Su frágil osamenta nudo pausada avanza báculo sin dueño y yo mientras con la toalla percha viéndolo desvanecerse silueta ni siquiera avistable leño a las gaviotas.
Mi padre, fino, como el aire avanza. Una ola cruje alrededor de sus muslos pero pasa y ni lo nota. De pronto, emerge. Se aparece fantasmagórico y yo, con la toalla entre las manos, de pronto inútil. Él prefiere sostenerse ahí, tembloroso y débil, como si tritón pudiera ocurrírsele a Dios dirigirle una palabra.
Hasta ese entonces, mi padre nunca había dejado de pintar. A la luz de las primaverales tardes, ninguna sorpresa verlo al fondo del jardín jugando a ganarle a la luz. Algunos chicos jugando fut en la calle. Yo de ocho años, todo pecas, dormitando sobre la tarea, invadido por una paz, quietud inexplicable.
Solía mi madre llevarle té. Todavía admiraba su talento y, aunque ni una pintura suya pendiera de nuestras paredes, tanto para mí como para ella nos era evidente que su obra, regalada a familiares y amigos se articulaba de alguna manera también nuestra. Recuerdo que su firma me llenaba de orgullo...

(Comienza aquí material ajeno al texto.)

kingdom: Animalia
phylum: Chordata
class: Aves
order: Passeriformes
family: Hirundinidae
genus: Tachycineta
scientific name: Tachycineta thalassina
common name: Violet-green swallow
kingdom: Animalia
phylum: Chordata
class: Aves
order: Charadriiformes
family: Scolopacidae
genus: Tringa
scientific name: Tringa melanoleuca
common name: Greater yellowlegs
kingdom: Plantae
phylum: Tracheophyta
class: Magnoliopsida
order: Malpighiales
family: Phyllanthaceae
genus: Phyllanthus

Sin embargo, de pronto, a los doce, el mundo agarró otro rumbo. Mi padre llegó puntual de la oficina y, después de cambiarse, se sentó a escuchar, como siempre, el trivial y dulce parloteo de mi madre. -Que si vino el plomero, que si me había roto el pantalón del uniforme, que si el desayuno de los jueves con sus amigas se había cancelado. Así, cuando ella acabó de ventisquear su día, él, atento y lánguido -¿podría haber sido de otra manera?-, empero con un destello peculiar bajo los párpados, igual que siempre, sólo que con determinación, después de un largo sorbo de aire (lo estoy viendo, lo estoy oyendo), completamente fuera de contexto, dijo: ― Sofía, quiero pintar.
Al principio ella, naturalmente, no entendió. Pensó que la trama encajaba en sus suaves brisas y le contestó:
― Está bien, después de recoger la cocina, te alcanzo. Algunas cosas que coser…
― No, respondió él pausado, articulando tranquilo como ahora sí bien lo recuerdo, jugando a disfrutar sus propias palabras, inflando su sonido más allá de la delgadez cotidiana, cargándose de trascendencia y significado:
― Ya renuncié. Ni un día más en la oficina..
Mi madre se quitó el delantal. Pequeña y de ojos vivaces, se sostuvo frente a él, omnipotente. La última sentencia lapidaria le hizo rodar fardo entera hasta el suelo y ahí quedó inerme, junto al delantal que había escurrido de sus pequeñas manos.
De un brinco, Sofía cruzó el cuarto y me tomó del brazo con inusitada ansiedad. Igual de repentino llevé su furia a mi cuarto. Me senté en la cama. Mis dedos hilos hurgaron debajo del pantalón el golpe divino como si pudieran remendarlo. Ese día mi padre, Dios mediante, habló, y yo escuché redoble el final de mi infancia.